The August issue of SIGPLAN Notices contained a rather interesting collection of material.  Not suprisingly, I was struck with some humor at first upon noticing the rather glaring connection between Karp's letter on the one hand and examples of each of his objections on the other. The issue presented, in addition, a lampoon of what has become a somewhat limited, syntax for titles of structured programming articles, followed by yet another member of that very class.  My mirth, unfortunately, did not last long when I began to wonder about whether the whole thing was at all funny.  There has been a forum going on for quite some time in an effort to define structured programming. A number of articles have been written in the style of Dijkstra's original goto letter in an attempt to banish particular language constructs. Counter-articles have been written defending these constructs. I would like to present a statement which has needed presenting for a while.  I like to regard it as an axiom because I firmly believe both in the statement itself and the hopelessness of trying to prove it.

 

Axiom

There does not now, nor will there ever, exist a programming language in which it is the least bit hard to write bad programs.

 

Not only is it possible to misuse goto's, global variables, and conditionals, but the possibilities for misuse of block structure, procedures, macros, pointers, and everything else are endless.
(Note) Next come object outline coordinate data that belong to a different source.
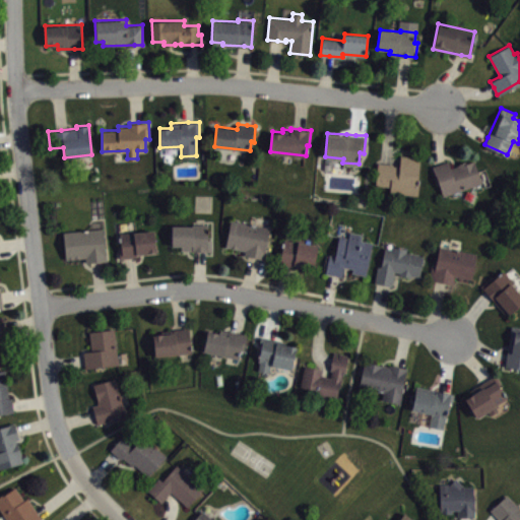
[(401,154),(400,166),(393,165),(393,164),(385,163),(378,161),(376,184),(390,186),(390,192),(418,194),(419,179),(417,179),(419,156),(401,154)]
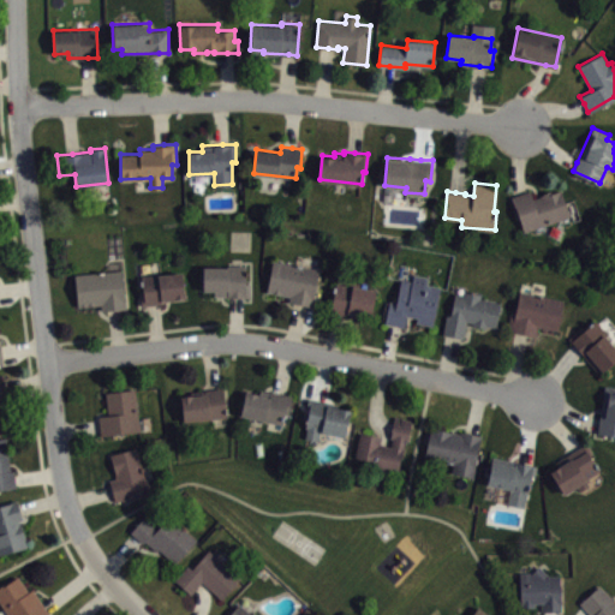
[(532,198),(541,196),(541,195),(544,193),(543,192),(551,190),(551,192),(560,190),(569,215),(524,231),(512,196),(521,192),(530,190),(532,198)]
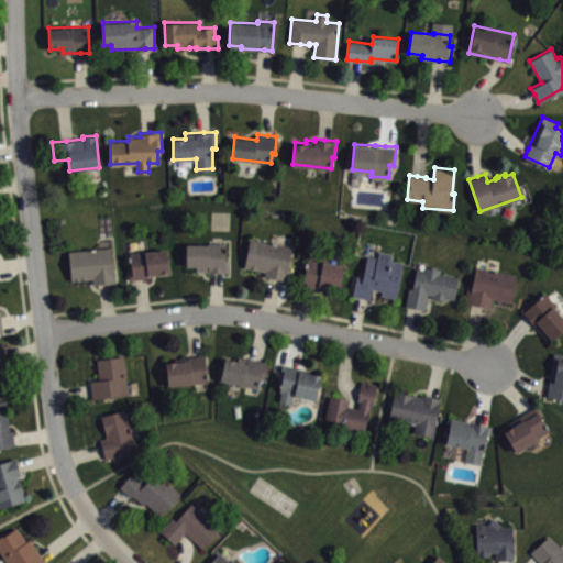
[(264,276),(265,271),(244,266),(250,238),(290,245),(286,279),(275,277),(264,276)]
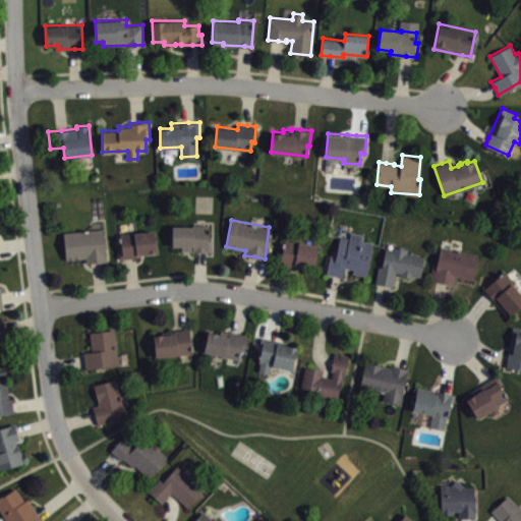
[(209,225),(193,224),(193,226),(172,226),(171,245),(180,245),(180,249),(201,250),(211,250),(212,239),(209,239),(209,225)]
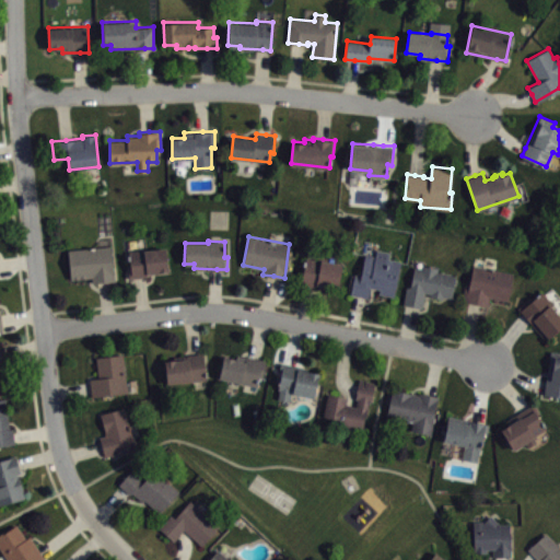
[(114,280),(104,281),(92,282),(92,277),(71,278),(68,248),(111,245),(114,280)]
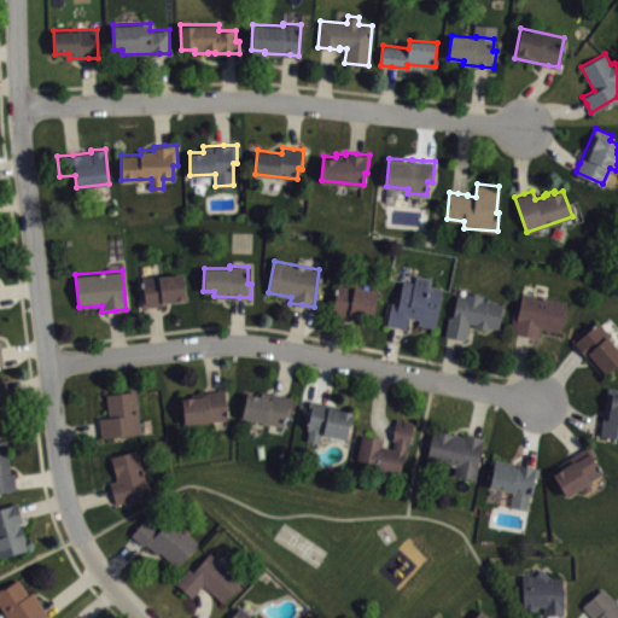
[(143,278),(145,303),(144,303),(144,305),(155,304),(162,304),(162,301),(186,298),(182,273),(143,278)]
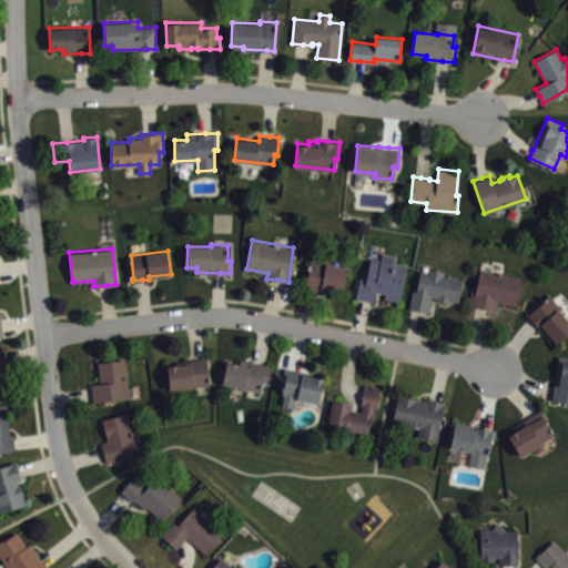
[(366,280),(359,277),(355,297),(365,300),(373,301),(375,291),(386,293),(385,297),(399,301),(407,264),(394,262),(395,255),(382,253),(381,259),(371,256),(366,280)]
Too many textually nested blocks can make an ALGOL program hopelessly unreadable, as can procedures or macros with too many parameters. A set of procedures whose functions are badly partitioned are not only difficult to understand but hard to modify. Syntax macros which do not themselves parse to non-terminal or terminal symbols (e.g. those with unbalanced parentheses or begin-end pairs) are prone to causing hard-to-find syntax errors. Unrestricted pointers (as in PL/I) cause a proclivity of disastrous bugs. These are the seeds for at least four more "considered harmful" papers which I will not write and hope no one else does.

 

I would like to see the S.P. forum re-directed towards a less hopeless task than finding the perfect programming language or formally defining S.P. itself. If we take the definition to be simply the construction of efficient, readable, understandable, modifiable, and verifiable programs, we can then begin to discuss ways to globally reach these goals by educating the people who do the programming.  Since it follows from the axiom that no amount of construct-clipping will make the typical graduate of a "data processing" school even a potentially good programmer, we must find something that will: What can be said to be the proper use of goto's, conditionals, and global variables (and block structure, pointers, etc.)? What are the general guidelines to follow with respect to procedures? How does one go about modularizing a task, anyway?

 

Answering these questions and so many more is what structured programming research should be about. What good is debating the if-then-else construct when half the world is programming in (and will continue to program in) FORTRAN? Let us see articles on the-way-to-do-it-right in any language; articles which programming managers can show their programmers which will improve the quality of software where it is most needed - not in universities and research centers, but in banks and insurance companies.